▸ Request
Looking at the records below, please work out how many lines contain the word "dozadu" and give the number alone.

▸ Given records
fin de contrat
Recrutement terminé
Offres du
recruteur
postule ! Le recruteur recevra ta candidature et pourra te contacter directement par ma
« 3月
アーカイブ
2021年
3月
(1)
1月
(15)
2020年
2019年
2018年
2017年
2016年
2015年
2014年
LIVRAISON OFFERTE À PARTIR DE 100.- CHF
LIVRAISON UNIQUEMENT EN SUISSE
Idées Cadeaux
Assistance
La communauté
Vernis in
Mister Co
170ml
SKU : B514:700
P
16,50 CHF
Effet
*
* * *
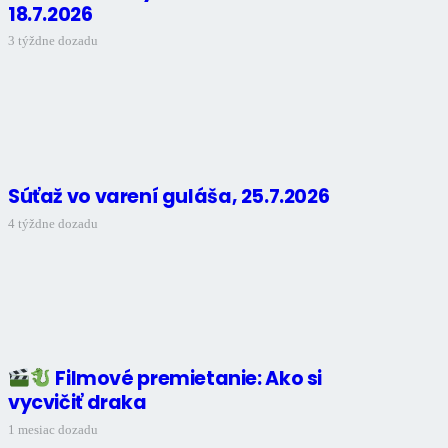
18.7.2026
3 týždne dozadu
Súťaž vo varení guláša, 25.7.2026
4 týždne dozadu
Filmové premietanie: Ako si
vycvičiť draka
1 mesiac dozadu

▸ Result of the exercise
3